任务目标 - 将下面所有条目中的文字逐字抄写一遍，图片不要写进答案。

__________

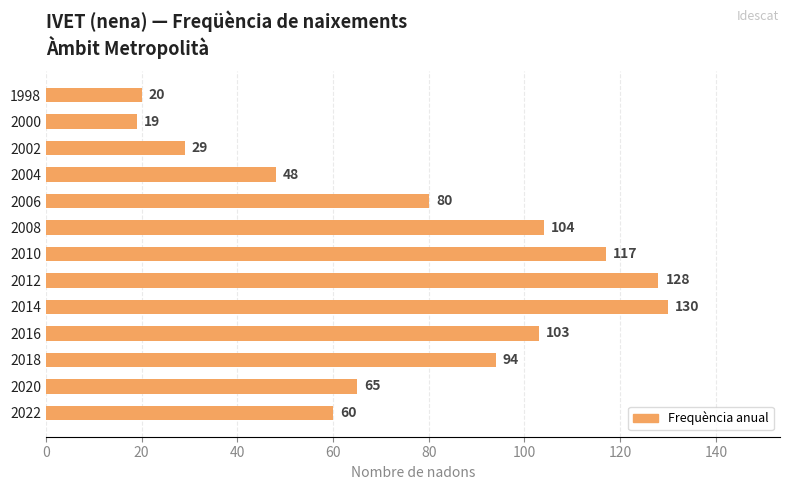

What is the minimum value shown in the chart?

19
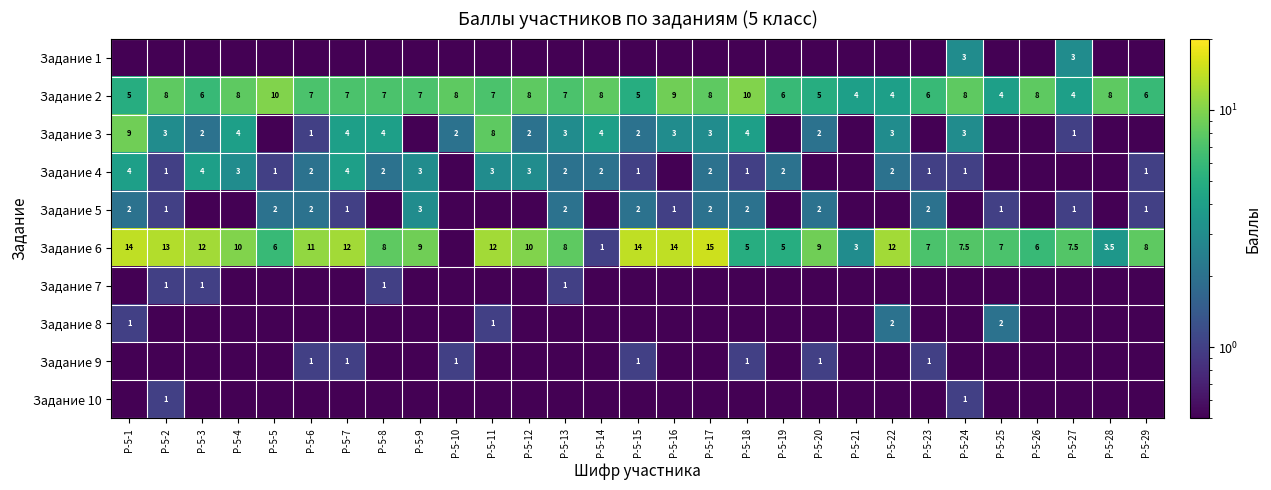

Which series has the largest range (max minus min)?

Задание 6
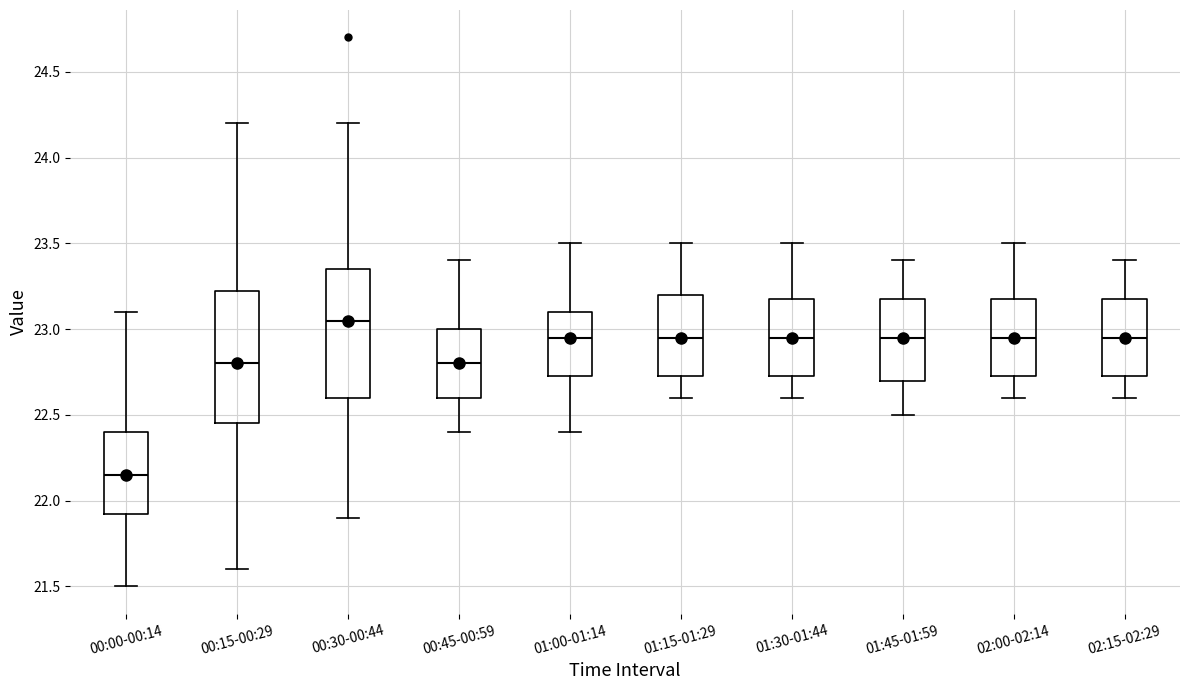

Where is the lower edge of the box for 00:15-00:29 on the y-axis? The values are not printed on the chart, so give them approximately, as read against the axis.

22.45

__________

练习答案 -
What is the minimum value shown in the chart?

19

Which series has the largest range (max minus min)?

Задание 6

Where is the lower edge of the box for 00:15-00:29 on the y-axis? The values are not printed on the chart, so give them approximately, as read against the axis.

22.45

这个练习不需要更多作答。